Problem details
Reproduce every line of text in the material below without changing anything, and leave the pictures out of your answer.

Records for the exercise
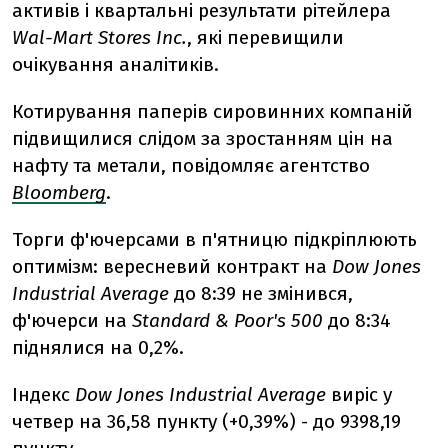
активів і квартальні результати рітейлера
Wal-Mart Stores Inc.
, які перевищили
очікування аналітиків.
Котирування паперів сировинних компаній
підвищилися слідом за зростанням цін на
нафту та метали, повідомляє агентство
Bloomberg
.
Торги ф'ючерсами в п'ятницю підкріплюють
оптимізм: вересневий контракт на
Dow Jones
Industrial Average
до 8:39 не змінився,
ф'ючерси на
Standard & Poor's 500
до 8:34
піднялися на 0,2%.
Індекс
Dow Jones Industrial Average
виріс у
четвер на 36,58 пункту (+0,39%) - до 9398,19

Reply
активів і квартальні результати рітейлера
Wal-Mart Stores Inc.
, які перевищили
очікування аналітиків.
Котирування паперів сировинних компаній
підвищилися слідом за зростанням цін на
нафту та метали, повідомляє агентство
Bloomberg
.
Торги ф'ючерсами в п'ятницю підкріплюють
оптимізм: вересневий контракт на
Dow Jones
Industrial Average
до 8:39 не змінився,
ф'ючерси на
Standard & Poor's 500
до 8:34
піднялися на 0,2%.
Індекс
Dow Jones Industrial Average
виріс у
четвер на 36,58 пункту (+0,39%) - до 9398,19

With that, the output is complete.